▶ What the task asks: Please report each line of the data below that contains the word "Trading", copying every such line in full. Only matches with the same case count.

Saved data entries
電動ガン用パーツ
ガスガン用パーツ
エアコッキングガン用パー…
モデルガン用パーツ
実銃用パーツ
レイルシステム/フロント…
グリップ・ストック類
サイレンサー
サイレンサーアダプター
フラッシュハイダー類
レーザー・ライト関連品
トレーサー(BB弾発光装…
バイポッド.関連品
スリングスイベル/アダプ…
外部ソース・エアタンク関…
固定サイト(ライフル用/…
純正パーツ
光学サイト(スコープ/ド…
...
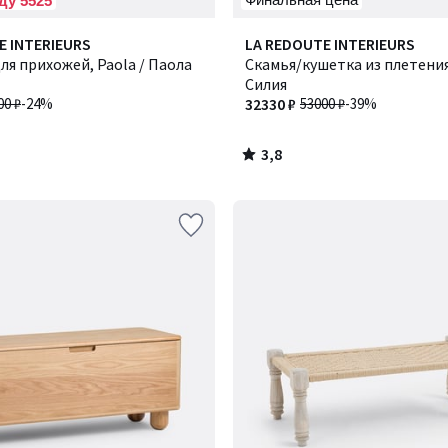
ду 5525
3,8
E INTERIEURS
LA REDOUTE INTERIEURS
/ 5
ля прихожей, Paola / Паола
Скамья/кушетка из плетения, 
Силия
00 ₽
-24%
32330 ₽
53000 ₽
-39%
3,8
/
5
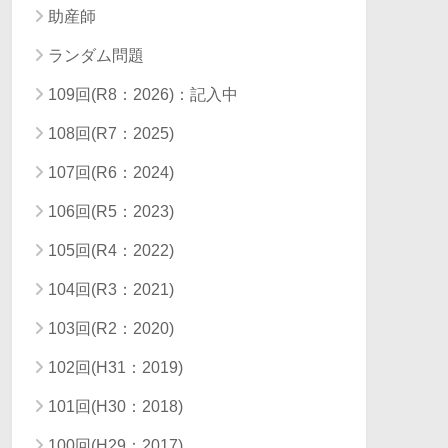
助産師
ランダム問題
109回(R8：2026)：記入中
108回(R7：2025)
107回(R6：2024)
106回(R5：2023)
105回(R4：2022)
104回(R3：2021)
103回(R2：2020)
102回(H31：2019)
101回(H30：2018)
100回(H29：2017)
* * *
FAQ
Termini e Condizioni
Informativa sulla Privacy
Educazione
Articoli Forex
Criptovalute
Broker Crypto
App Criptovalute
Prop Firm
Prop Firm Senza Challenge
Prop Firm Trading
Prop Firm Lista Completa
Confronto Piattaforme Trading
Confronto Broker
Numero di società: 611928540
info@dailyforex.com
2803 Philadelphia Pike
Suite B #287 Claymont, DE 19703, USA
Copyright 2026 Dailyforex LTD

▶ Exercise response:
Prop Firm Trading
Confronto Piattaforme Trading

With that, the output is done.